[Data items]
*** Block opens ***

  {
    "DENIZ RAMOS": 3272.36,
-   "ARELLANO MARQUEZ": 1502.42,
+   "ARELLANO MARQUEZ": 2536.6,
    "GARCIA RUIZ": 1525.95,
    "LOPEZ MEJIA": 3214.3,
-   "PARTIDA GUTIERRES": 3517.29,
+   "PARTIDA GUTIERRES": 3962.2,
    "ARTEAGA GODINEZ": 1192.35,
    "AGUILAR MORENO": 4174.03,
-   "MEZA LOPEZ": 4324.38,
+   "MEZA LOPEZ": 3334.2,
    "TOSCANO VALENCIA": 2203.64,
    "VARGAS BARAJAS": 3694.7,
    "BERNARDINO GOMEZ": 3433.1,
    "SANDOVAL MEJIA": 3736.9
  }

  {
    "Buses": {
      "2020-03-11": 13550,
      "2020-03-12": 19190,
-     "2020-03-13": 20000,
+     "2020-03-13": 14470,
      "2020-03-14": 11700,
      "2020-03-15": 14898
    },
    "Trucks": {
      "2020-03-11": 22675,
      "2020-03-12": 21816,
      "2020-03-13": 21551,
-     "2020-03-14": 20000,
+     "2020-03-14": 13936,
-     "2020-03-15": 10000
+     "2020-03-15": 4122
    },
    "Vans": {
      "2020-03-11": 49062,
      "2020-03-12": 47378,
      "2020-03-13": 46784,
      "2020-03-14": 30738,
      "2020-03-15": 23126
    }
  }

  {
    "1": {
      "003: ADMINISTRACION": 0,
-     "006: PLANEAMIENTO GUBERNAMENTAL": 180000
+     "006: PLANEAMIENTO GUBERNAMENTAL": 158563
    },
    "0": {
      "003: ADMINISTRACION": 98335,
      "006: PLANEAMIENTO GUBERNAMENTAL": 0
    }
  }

*** Block closes ***
*** Block opens ***

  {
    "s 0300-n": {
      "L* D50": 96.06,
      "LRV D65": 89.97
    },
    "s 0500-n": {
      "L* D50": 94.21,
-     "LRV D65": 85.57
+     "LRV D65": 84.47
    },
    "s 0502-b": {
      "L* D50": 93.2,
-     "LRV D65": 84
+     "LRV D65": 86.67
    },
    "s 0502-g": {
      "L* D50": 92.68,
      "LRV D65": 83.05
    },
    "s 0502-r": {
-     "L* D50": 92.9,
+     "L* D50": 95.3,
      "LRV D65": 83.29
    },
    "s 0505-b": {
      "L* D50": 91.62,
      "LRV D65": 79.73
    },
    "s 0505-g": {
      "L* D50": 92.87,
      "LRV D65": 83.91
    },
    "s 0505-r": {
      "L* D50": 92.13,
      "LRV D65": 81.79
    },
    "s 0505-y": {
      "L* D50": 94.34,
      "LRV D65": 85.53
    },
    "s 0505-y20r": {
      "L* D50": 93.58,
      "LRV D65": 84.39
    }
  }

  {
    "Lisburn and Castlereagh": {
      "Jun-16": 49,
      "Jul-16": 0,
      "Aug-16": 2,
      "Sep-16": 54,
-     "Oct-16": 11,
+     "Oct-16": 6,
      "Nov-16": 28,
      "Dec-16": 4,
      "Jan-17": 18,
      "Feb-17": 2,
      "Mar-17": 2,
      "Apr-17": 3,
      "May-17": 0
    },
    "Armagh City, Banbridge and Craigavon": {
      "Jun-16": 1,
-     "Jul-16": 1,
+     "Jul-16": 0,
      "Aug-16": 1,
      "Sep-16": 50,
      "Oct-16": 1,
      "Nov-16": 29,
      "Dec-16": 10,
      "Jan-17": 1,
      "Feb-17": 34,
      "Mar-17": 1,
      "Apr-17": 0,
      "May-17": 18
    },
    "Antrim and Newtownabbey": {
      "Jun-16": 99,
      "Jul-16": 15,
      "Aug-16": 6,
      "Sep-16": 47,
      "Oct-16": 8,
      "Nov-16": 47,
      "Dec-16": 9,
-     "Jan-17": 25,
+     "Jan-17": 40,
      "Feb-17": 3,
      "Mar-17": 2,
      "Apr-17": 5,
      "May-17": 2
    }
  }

*** Block closes ***
*** Block opens ***

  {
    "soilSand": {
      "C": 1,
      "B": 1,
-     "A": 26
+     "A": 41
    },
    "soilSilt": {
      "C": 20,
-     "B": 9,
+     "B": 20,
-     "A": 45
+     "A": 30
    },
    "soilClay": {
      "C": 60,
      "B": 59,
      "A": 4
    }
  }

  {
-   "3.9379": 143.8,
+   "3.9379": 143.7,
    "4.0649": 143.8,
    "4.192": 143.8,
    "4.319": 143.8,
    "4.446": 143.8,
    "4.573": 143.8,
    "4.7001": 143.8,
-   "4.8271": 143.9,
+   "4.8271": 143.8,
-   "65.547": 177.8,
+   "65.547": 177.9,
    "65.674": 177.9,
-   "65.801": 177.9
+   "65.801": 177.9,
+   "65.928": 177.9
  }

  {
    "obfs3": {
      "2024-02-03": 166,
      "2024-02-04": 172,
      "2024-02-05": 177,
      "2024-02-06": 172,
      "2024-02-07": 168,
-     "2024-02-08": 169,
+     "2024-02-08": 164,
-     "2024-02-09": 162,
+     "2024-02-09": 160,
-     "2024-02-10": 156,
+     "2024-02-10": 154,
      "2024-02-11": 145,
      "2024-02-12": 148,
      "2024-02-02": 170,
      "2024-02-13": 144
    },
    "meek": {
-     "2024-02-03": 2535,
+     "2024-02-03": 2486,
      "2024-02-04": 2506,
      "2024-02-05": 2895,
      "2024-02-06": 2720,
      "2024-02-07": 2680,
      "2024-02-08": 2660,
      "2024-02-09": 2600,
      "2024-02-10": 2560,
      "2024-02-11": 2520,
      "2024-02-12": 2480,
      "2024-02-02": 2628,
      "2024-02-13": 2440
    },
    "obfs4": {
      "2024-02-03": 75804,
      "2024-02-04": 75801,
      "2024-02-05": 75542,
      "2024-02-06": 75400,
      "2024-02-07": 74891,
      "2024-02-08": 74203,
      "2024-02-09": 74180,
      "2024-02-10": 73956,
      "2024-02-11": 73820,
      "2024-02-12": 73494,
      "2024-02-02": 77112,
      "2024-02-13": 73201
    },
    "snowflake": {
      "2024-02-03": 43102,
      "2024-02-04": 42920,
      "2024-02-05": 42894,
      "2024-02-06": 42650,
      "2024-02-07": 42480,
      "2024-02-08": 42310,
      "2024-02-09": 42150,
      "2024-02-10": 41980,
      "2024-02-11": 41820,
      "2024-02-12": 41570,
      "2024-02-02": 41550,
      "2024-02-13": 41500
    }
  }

*** Block closes ***

* [Instruction]: Note each line above that contains "GUTIERRES" and copy it out.

* [Response to the task]:
-   "PARTIDA GUTIERRES": 3517.29,
+   "PARTIDA GUTIERRES": 3962.2,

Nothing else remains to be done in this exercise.